Foley's Folly #3: The assertion that a belief in the theoretical truth of Say's Law--in the efficiency of financial markets--is necessary to support the claim that the market system is for the general good. Say's Law certainly does not hold anywhere in the short run. That's why we have the Federal Reserve--an island of central planning in the middle of our economy to try to ensure that even though Say's Law does not hold in theory in the short run, we can make a not too intolerable approximation to it hold in practice.

Foley's Folly #4: Duncan Foley's calling a belief in efficient financial institutions "Adam [Smith]'s Fallacy in action." Adam Smith was well aware of financial market failures and thought hard and carefully about them--witness II.2 of the Wealth of Nations. Giving real people's names to straw men of your own devising is impolite. That Keynes did it to Pigou and company is not an excuse.

Still worse, in my view, is Foley's Folly #5: It turns out that Duncan Foley doesn't believe that technological unemployment is the rule. Immediately after this song-and-dance about the "direct, concrete" costs that labor productivity growth generates via increased unemployment, costs that "ordinary moral reasoning would regard... as a bad thing," Foley writes:

Over long periods of time... something like Say's Law does operate... there is no long-term drift towards constantly increasing unemployment as a result of technological change...

Unless Foley wants to maintain--which I don't think he does--that in the absence of technological progress we would have steadily falling unemployment, what he is saying here is that unemployment is not higher as a result of technological progress. There is no cost to charge against the benefit of higher productivity. Technological unemployment is a non-issue. And I cannot understand why Foley raises it--let alone introduces technological unemployment as his first example in his book of the "real costs of capitalist development" about which Adam Smith is in "wholesale denial."

At this point, at the bottom of page 11, Foley seems to recognize that something has gone wrong.

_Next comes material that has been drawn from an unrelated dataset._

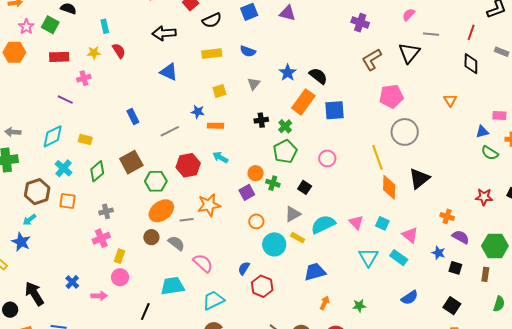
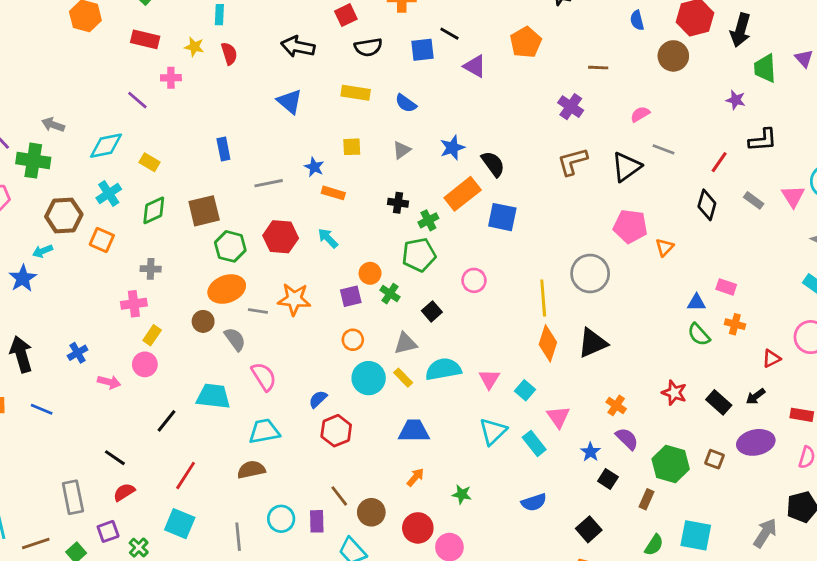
pink pentagon: (391, 96) -> (630, 226), moved

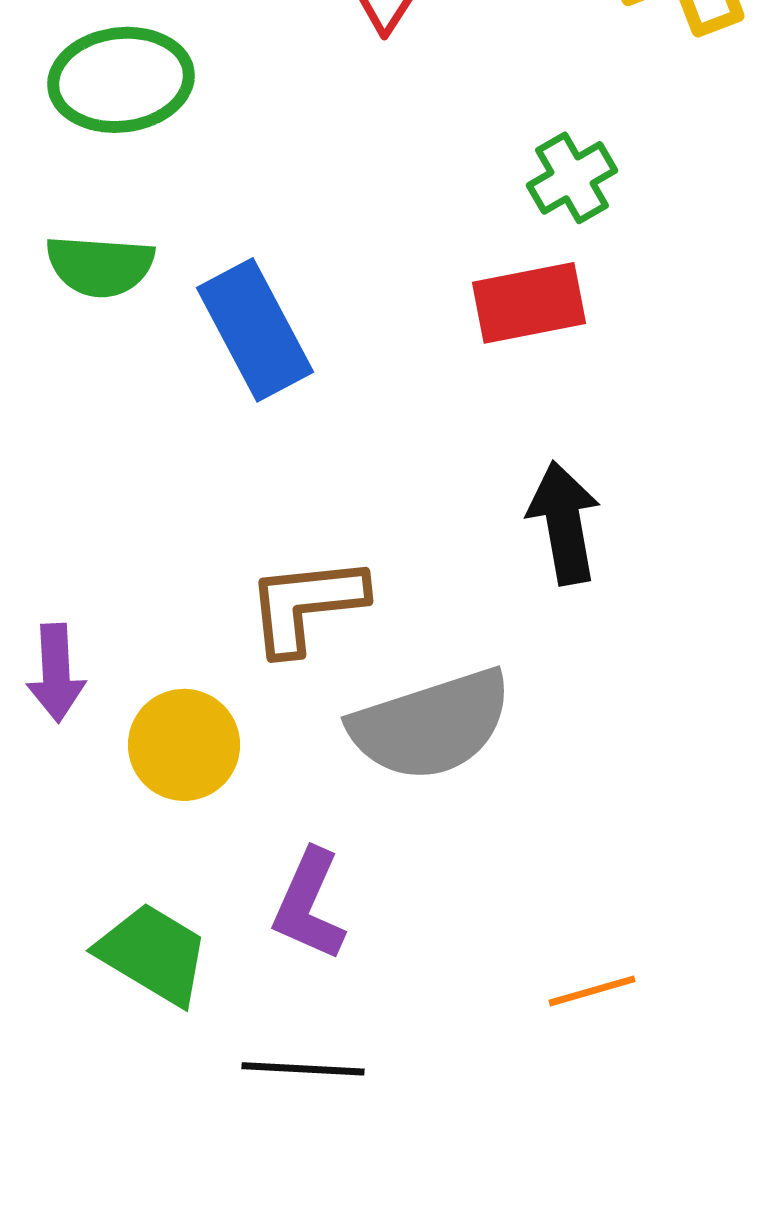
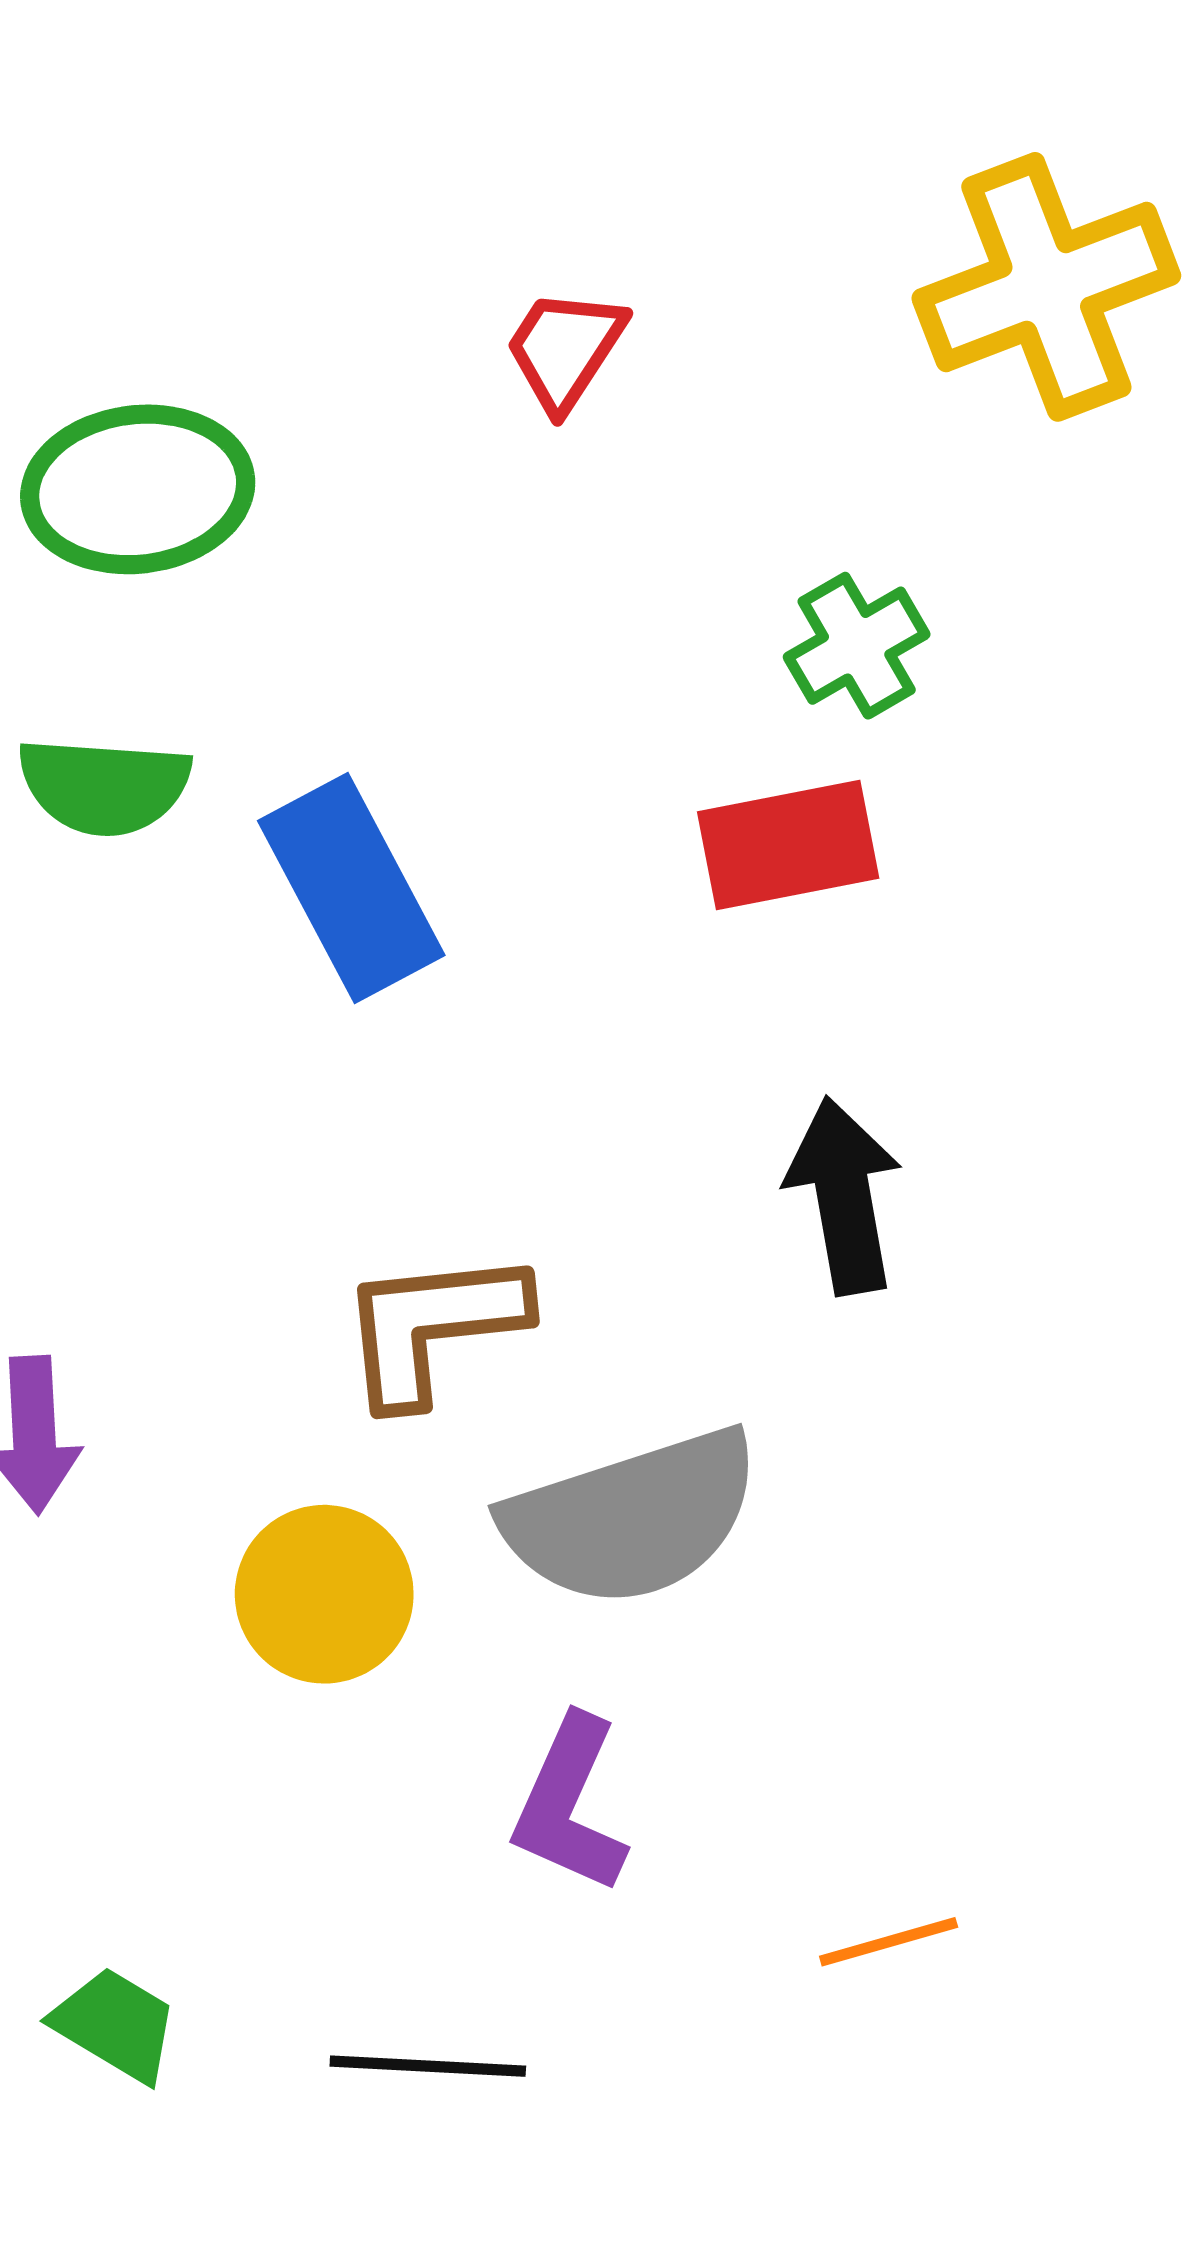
yellow circle: (184, 745) -> (324, 1594), moved
purple L-shape: (309, 905) -> (570, 1805), moved
green trapezoid: (153, 954) -> (115, 2025), moved, size x0.7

He immediately reverses course:

On the other hand, over shorter periods, the absorption of technologically unemployed workers into new jobs can be quite slow, creating real social, economic, and political problems. The stubbornly high unemployment rates in many Western European economies over the last three decades of the twentieth century are an example...

Which is Foley's Folly #6. I don't think I understand high Western European unemployment. But I do not think that the first-order cause of high Western European unemployment was rapid labor productivity growth. If high Western European unemployment were primarily technological unemployment, it would have been highest in the 1960s and early 1970s when European productivity growth was fastest, not in the less technologically dynamic 1980s and 1990s.

Foley does his readers no good service in holding up Western Europe since 1975 as an example of technological unemployment.

I must say that I thought that the day when I would have a good word for Jean-Baptiste Say would never come. But by the time I had finished page 11 of Adam's Fallacy, it had.